RECORDS SUPPLIED section start

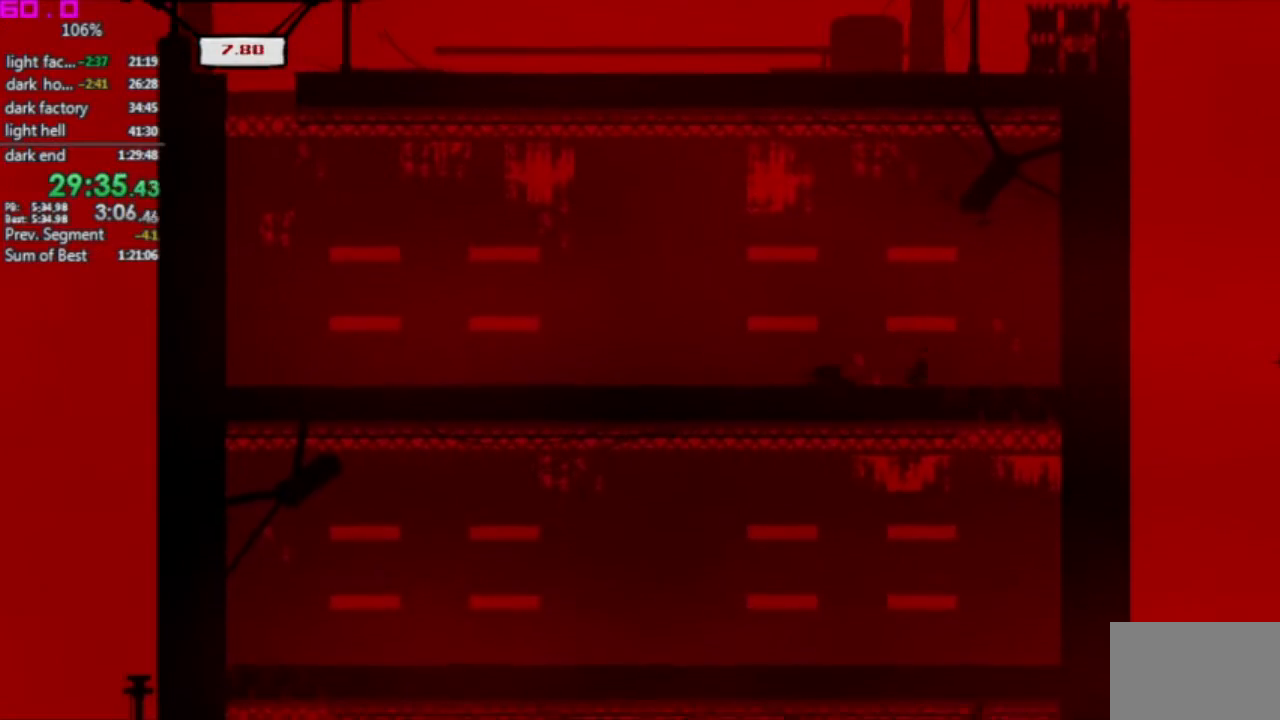
{"keys": ["right"], "events": [[133, "right", "down"]]}
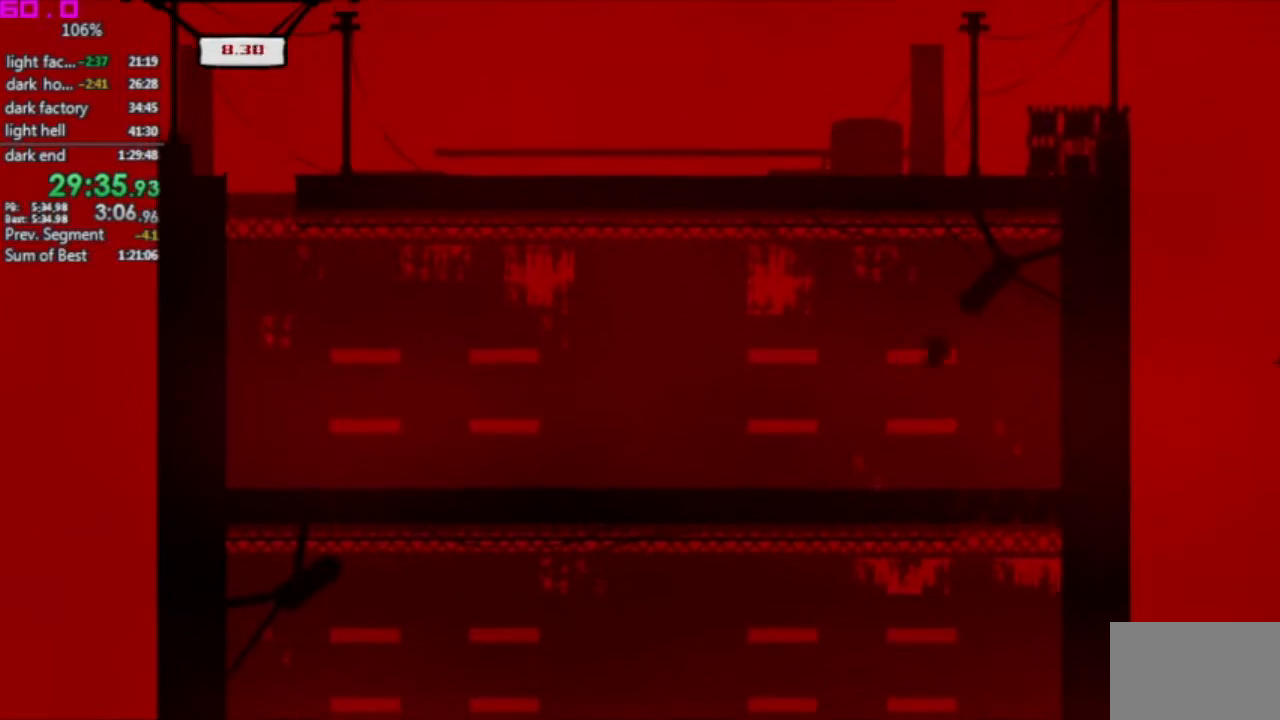
{"keys": ["right"], "events": []}
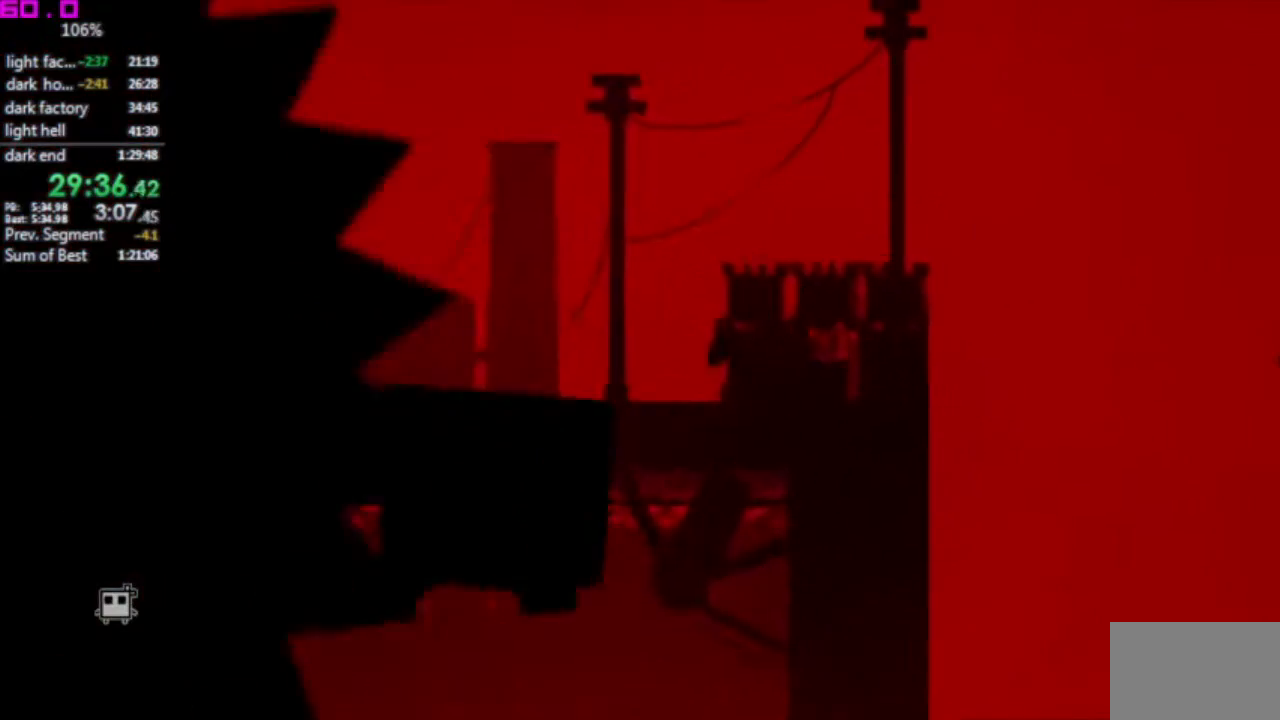
{"keys": ["right"], "events": [[17, "right", "up"], [483, "right", "down"]]}
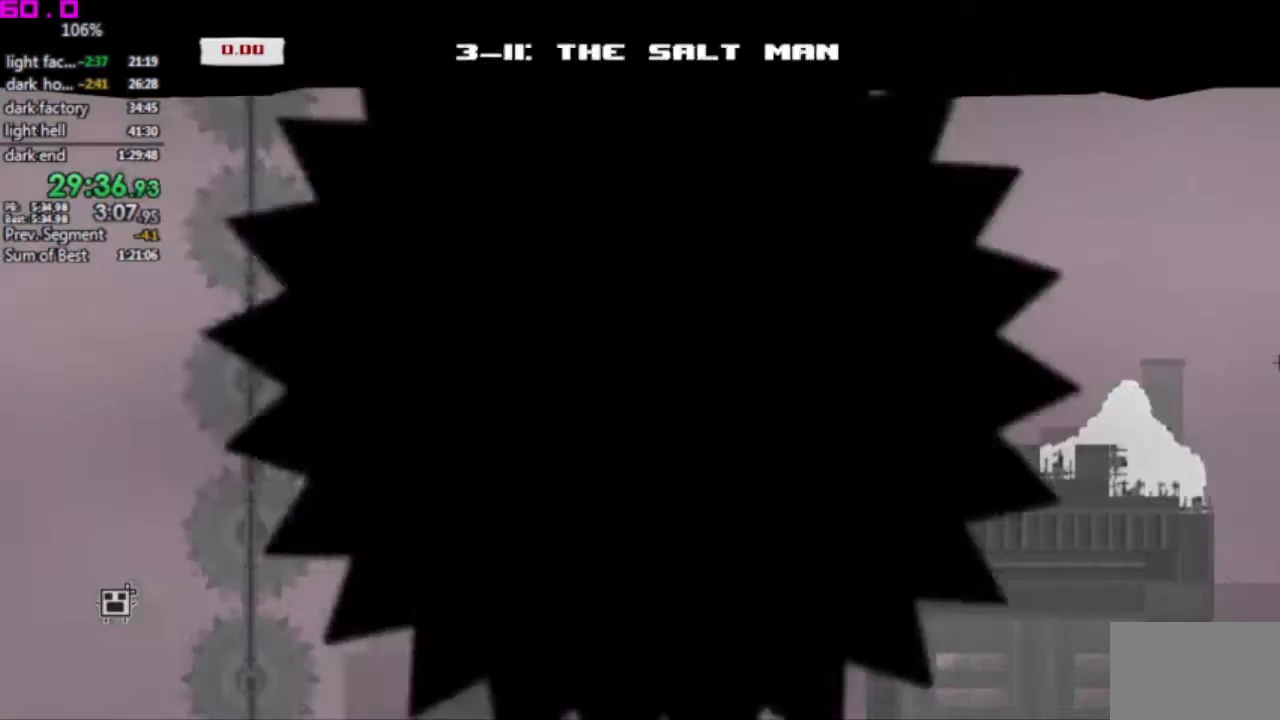
{"keys": ["right"], "events": [[83, "right", "up"], [317, "right", "down"]]}
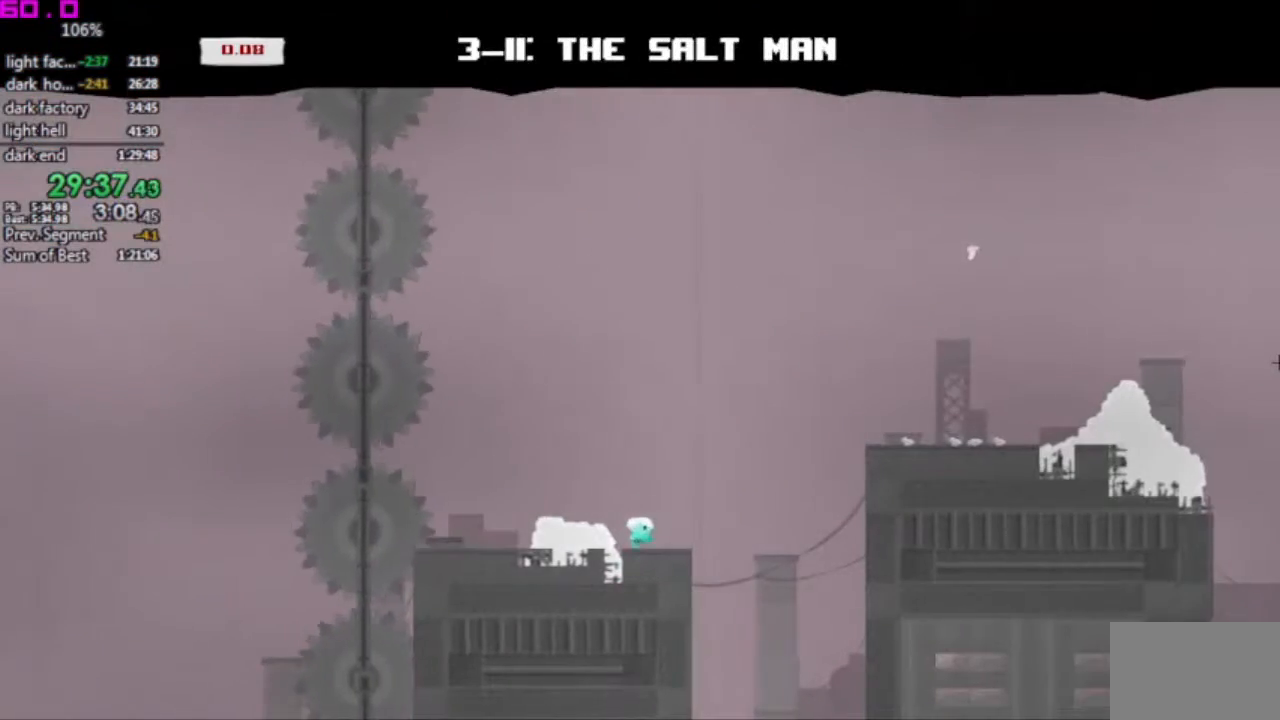
{"keys": ["left"], "events": [[100, "right", "up"], [283, "left", "down"]]}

RECORDS SUPPLIED section end

EXERCISE GOAL
Only the records, copied exactly and free of pictures, belong in the answer.

TASK OUTPUT
{"keys": ["right"], "events": [[133, "right", "down"]]}
{"keys": ["right"], "events": []}
{"keys": ["right"], "events": [[17, "right", "up"], [483, "right", "down"]]}
{"keys": ["right"], "events": [[83, "right", "up"], [317, "right", "down"]]}
{"keys": ["left"], "events": [[100, "right", "up"], [283, "left", "down"]]}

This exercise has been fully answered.